(Stored records)
########################################
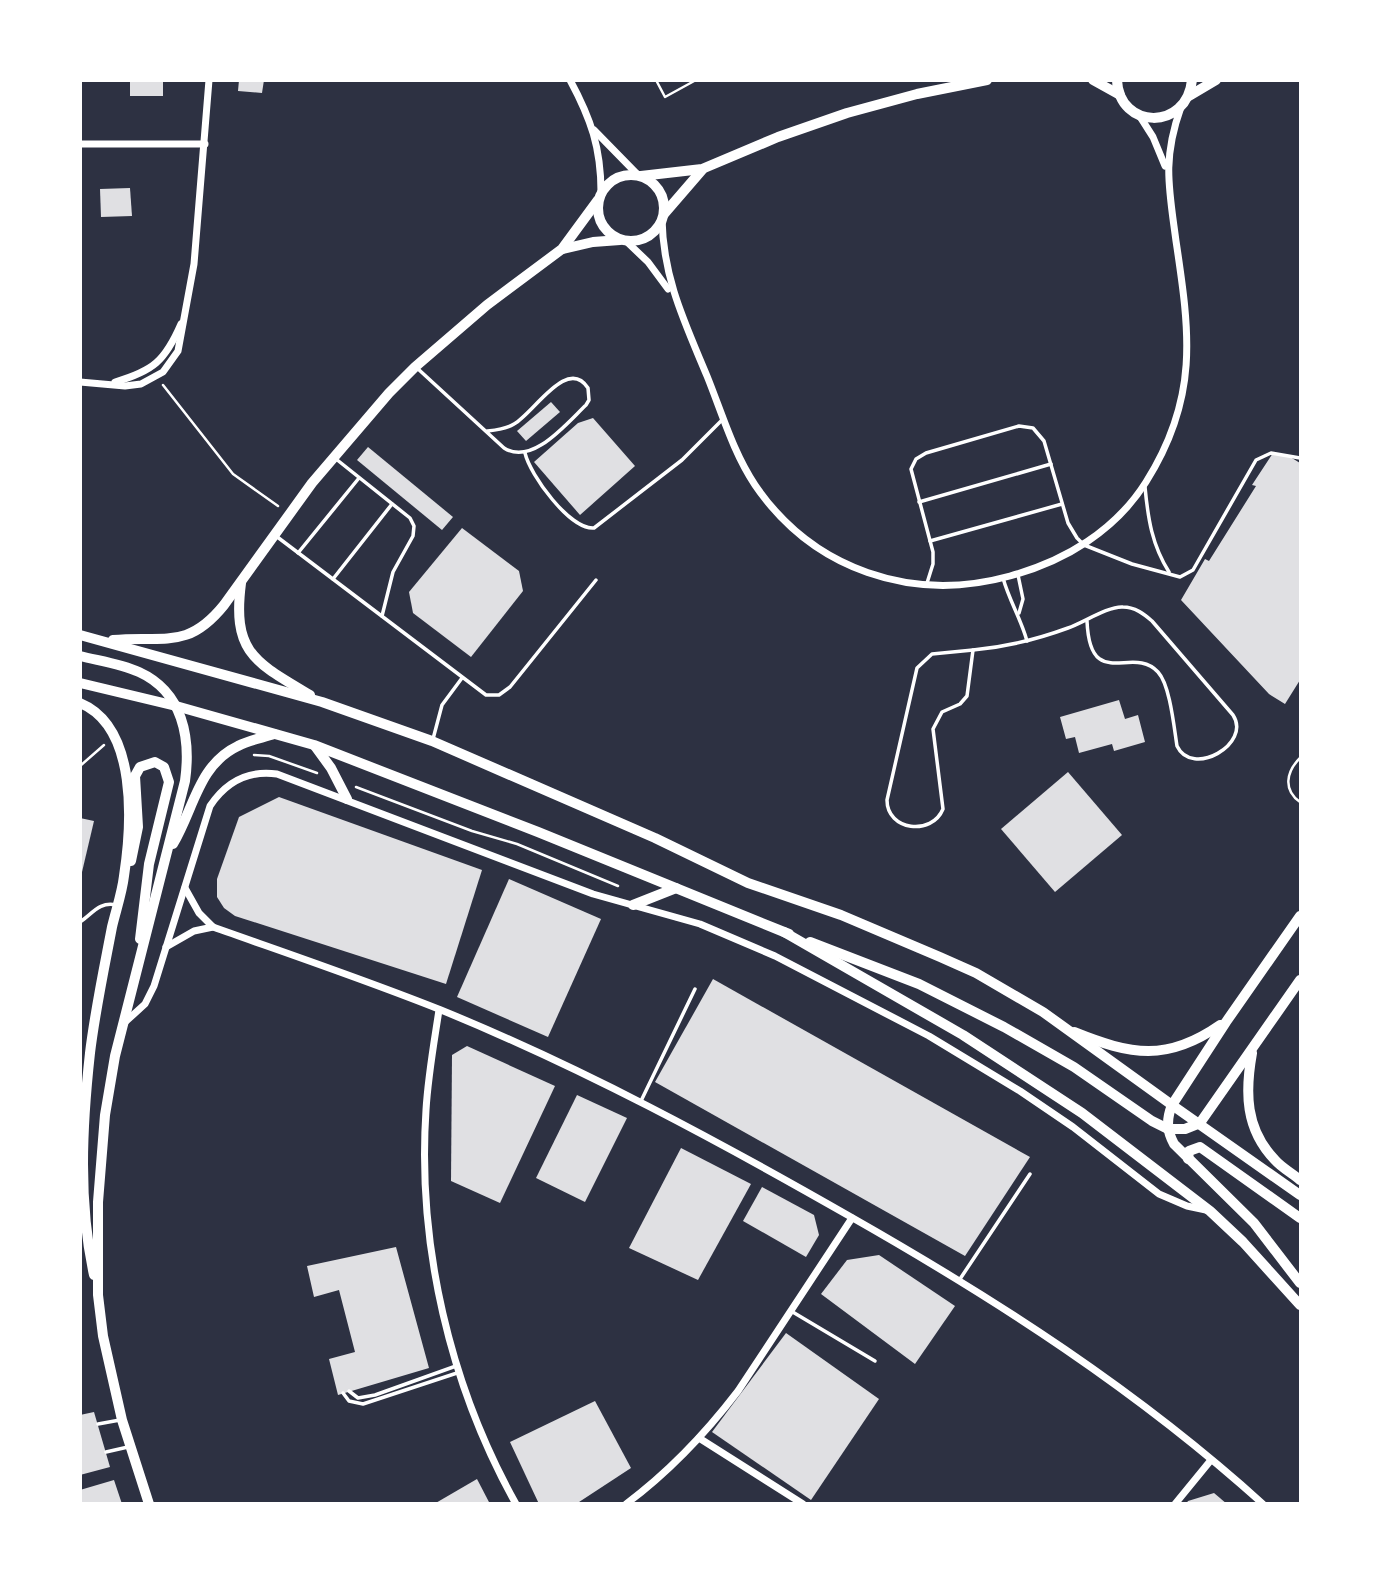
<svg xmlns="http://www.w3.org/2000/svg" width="1381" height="1584" viewBox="0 0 1381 1584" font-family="Arial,sans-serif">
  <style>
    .building { fill: #e0e0e3 }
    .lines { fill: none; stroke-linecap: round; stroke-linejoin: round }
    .path { stroke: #fff; stroke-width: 2.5 }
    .service { stroke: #fff; stroke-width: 3.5 }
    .minor { stroke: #fff; stroke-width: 7 }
    .tertiary { stroke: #fff; stroke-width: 10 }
    .secondary { stroke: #fff; stroke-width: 10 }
  </style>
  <rect width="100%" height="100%" fill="#2d3142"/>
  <g class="building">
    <rect x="130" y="80" width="33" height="16"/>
    <polygon points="239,80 264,80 262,93 238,91"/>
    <polygon points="130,188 132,216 101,217 100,189"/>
    <polygon points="551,402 560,412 526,441 517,431"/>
    <polygon points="593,418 635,466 580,515 534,462 578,423"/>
    <polygon points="368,447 453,517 442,530 357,460"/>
    <polygon points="1273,453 1287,455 1300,463 1300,680 1285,704 1269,694 1181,600 1205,559 1209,561 1256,486 1252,485"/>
    <polygon points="462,528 519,571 523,591 471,657 413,613 409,592"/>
    <polygon points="1119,700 1125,719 1138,715 1145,742 1114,751 1112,744 1079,753 1075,737 1066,739 1060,717"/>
    <polygon points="1068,772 1122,835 1055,892 1001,829"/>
    <polygon points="279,797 482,870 446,984 235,916 224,908 217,897 217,879 239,817"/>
    <polygon points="80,818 94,821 82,872 80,872"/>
    <polygon points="509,879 601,919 548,1037 457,997"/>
    <polygon points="713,979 1030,1157 965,1256 655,1082"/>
    <polygon points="467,1046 555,1086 500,1203 451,1181 452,1055"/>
    <polygon points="577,1095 627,1118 585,1202 536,1178"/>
    <polygon points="681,1148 751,1184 698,1280 629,1248"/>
    <polygon points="762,1187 814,1215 819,1235 806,1257 743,1221"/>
    <polygon points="396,1247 429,1368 338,1395 329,1359 355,1352 339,1290 314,1297 307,1266"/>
    <polygon points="879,1255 955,1306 915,1364 821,1294 847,1260"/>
    <polygon points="786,1333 879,1399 811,1500 712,1432"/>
    <polygon points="595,1401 631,1468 576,1504 539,1504 510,1442"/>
    <polygon points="94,1412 110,1467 80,1475 80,1415"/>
    <polygon points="477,1479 490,1504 434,1504"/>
    <polygon points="114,1480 122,1504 80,1504 80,1490"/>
    <polygon points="1214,1493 1227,1504 1186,1504 1188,1501"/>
  </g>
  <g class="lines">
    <g class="path">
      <polyline points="656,80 665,97 696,80"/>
      <polyline points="163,385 233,474 278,506"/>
      <polyline points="254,755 269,756 317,773"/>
      <path d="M1300,758c-14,14 -17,32 0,44"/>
      <polyline points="80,766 104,745"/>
      <polyline points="356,787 472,831 517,844 618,886"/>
    </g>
    <g class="service">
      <path d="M417,368l87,80c28,18 62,-24 82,-43l3,-5 -1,-12c-21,-32 -54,25 -74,36 -8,5 -18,6 -27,7"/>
      <path d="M525,453c5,22 45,77 69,75l88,-68 40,-40"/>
      <polyline points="336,459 410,518 414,526 413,536 393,572 382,616"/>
      <path d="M1145,487c3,32 7,58 24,85"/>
      <polyline points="919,502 1051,464"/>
      <polyline points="276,536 486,695 499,695 510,687 596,580"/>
      <polyline points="930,541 1062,504"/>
      <polyline points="298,553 359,478"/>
      <polyline points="1018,575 1023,599 1019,613"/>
      <path d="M1003,578c6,22 18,41 24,63"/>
      <polyline points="333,579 392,504"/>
      <polyline points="927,583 933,564 933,552 911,469 916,459 926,453 1019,426 1033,428 1044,441 1068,523 1077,538 1084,545 1132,564 1180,577 1193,570 1256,460 1271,453 1300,458"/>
      <path d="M973,650c33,-3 65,-11 95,-22 15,-5 40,-22 55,-21 12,0 21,7 29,14l81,94c19,29 -41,63 -56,31 -3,-19 -7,-61 -19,-74 -25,-28 -68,21 -71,-51"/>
      <path d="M973,650l-6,46 -7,8 -18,8 -9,17 10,80c-11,27 -56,22 -56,-9l30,-132 15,-14z"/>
      <polyline points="433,739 442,705 462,678"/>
      <path d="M80,922c12,-8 20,-21 36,-17"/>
      <polyline points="641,1101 695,989"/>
      <polyline points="960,1279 1030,1174"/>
      <polyline points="791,1311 875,1361"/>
      <polyline points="349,1391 358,1398 375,1395 456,1366"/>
      <polyline points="343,1393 349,1401 363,1404 457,1373"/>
      <polyline points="98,1424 120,1420"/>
      <polyline points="106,1452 128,1447"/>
    </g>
    <g class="minor">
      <path d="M570,80c21,39 31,68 31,112"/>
      <polyline points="1139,115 1153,137 1165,166"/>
      <polyline points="594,130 638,175"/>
      <polyline points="80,144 205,144"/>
      <path d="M662,219c1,59 23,104 45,157 15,37 26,76 48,109 58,85 157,118 255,91 55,-15 105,-45 136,-94 53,-84 44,-148 30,-241 -7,-53 -14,-81 5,-134"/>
      <polyline points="626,241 648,262 668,289"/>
      <polyline points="80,382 125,386 141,384 163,372 178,351 194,264 209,80"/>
      <path d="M115,382c38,-11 50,-21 66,-58"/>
      <path d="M185,888l14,25 14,14c76,27 153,53 228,83 142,58 277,131 410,207 146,83 287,174 412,287"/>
      <polyline points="166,947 194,931 213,927"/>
      <path d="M439,1010c-5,33 -11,66 -13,100 -9,135 24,276 90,394"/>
      <path d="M123,1024l22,-20 9,-18 56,-180c16,-24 38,-36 67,-32l316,120 107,30 75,32 154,80 91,55 53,36 86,67 28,12 19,4"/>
      <polyline points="699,1438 803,1504"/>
      <path d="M626,1504c43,-32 79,-70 112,-113l114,-173"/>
      <polyline points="1175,1504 1211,1460"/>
    </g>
    <g class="tertiary">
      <polyline points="1093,80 1120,95"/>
      <path d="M1117,80c2,50 70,51 75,0"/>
      <polyline points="1189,96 1216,80"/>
      <circle cx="631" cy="208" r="33"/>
      <polyline points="641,176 702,169 778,137 847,113 917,94 987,80"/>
      <polyline points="664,214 702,170"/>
      <polyline points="563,249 593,242 620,240"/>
      <path d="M241,583c-9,70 14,79 69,112"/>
      <polyline points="80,635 322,702 432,741 655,838 748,883 841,915 940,957 976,973 1043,1012 1172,1105"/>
      <path d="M113,640c50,-5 74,11 111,-35l88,-122 77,-90 26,-26 72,-62 75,-56 36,-49"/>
      <path d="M80,656c20,5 41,8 59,16 44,20 52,66 46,109l-70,275 -10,59 -7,87v93l5,41 19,84 27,84"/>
      <polyline points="80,683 176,706 314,745 538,832 789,934"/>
      <path d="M80,703c58,24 52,121 44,173 -2,17 -8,34 -12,51 -8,42 -17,84 -22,126 -8,73 -12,149 4,222"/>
      <polyline points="315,746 331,768 347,799"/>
      <path d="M173,844c21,-35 25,-79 65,-98 11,-6 24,-8 36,-12"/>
      <polyline points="131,861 138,827 135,776 140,767 155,762 164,767 169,782 149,864 140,939"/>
      <polyline points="633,905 676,888"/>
      <polyline points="810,942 919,984 1004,1027 1074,1067 1152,1121 1168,1129"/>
    </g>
    <g class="secondary">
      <path d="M1300,916l-74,106 -54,83c-6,15 -5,26 2,39l80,79 46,60"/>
      <polyline points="784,932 963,1035 1082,1113 1210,1211 1243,1242 1300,1305"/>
      <path d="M1074,1032c57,23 93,30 146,-7"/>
      <path d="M1252,1053c-7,39 -7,76 23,107 7,8 17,13 25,20"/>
      <polyline points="1172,1105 1300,1195"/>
      <polyline points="1168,1129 1185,1129 1200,1123 1300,980"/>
      <polyline points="1188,1159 1189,1151 1200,1147 1300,1218"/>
    </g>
  </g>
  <rect width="1381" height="1584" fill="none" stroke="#ffffff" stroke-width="164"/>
</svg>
########################################
Each line above that holds the string "lines" should be copied and shown.

§ PROBLEM SOLUTION:
    .lines { fill: none; stroke-linecap: round; stroke-linejoin: round }
  <g class="lines">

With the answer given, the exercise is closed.